It really doesn't matter whether you bronze or steel wool to scrub the magazines, as both will remove the phosphate coating. Some like to use bronze wool on blued guns, but that is a feel good measure. Pistols that were rust blued had the rust coating carded off with either wads of steel wool or fine wire wheels, which did no damage to the blue underneath the rust.
 
#10 ·
Steel wool leaves microscopic steel particles embedded everywhere. Bronze wool will still leave the particles, but they won't rust. Only difference.

Do a Google search. Have a cold drink ready as there's lots to read. The MFR 30745 may be USGI rejects, or they may be genuine good quality USGI magazines, or they may be counterfeit USGI. Opinions vary this widely. :p

I've got a couple USGIs at home which work flawlessly, but I don't have the maker memorized.

-- Chuck
 
#11 ·
Mfr 1m291 = Checkmate

Chuck S said:
Do a Google search. Have a cold drink ready as there's lots to read. The MFR 30745 may be USGI rejects, or they may be genuine good quality USGI magazines, or they may be counterfeit USGI. Opinions vary this widely.
I searched for the MFR last night, and my mags are all CheckMate. Based on the individual I rec'd them from, they are all at least 10 to 15 years old (minimum). They were not purchased through one of the Guns'R'Us discount surplus-crap-shops on the internet.

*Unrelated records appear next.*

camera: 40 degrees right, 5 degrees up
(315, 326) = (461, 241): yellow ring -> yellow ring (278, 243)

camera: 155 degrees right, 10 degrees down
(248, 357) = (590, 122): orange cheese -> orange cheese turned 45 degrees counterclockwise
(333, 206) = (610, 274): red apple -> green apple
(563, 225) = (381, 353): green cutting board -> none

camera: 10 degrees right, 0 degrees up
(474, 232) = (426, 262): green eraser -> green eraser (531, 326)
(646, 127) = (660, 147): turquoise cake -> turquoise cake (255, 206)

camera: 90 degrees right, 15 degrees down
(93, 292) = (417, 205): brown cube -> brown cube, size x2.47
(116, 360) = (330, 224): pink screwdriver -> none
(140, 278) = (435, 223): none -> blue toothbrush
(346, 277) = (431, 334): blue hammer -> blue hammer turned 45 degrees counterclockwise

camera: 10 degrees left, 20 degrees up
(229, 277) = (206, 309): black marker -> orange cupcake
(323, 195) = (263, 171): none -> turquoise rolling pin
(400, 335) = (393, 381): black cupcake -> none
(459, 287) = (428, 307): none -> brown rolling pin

I will follow the recommendation of Chuck and others to use brass wool for an initial cleaning. Then, I'm going to check them for function. If they work well, I may have them refinished.

Any recommendation on a oil to use in conjunction w/ the brass wool? WD40? Motor oil?
 
#14 ·
Johnny Peppers said:
It really doesn't matter what you use. If you don't use oil or something to protect it, it will rust. Using steel wool has nothing to do with that.
except that the micro steel wool fibers will promote rusting very quickly if any are left behind at all...just a precaution measure. oiling them up after will help bigtime and keep them that way too.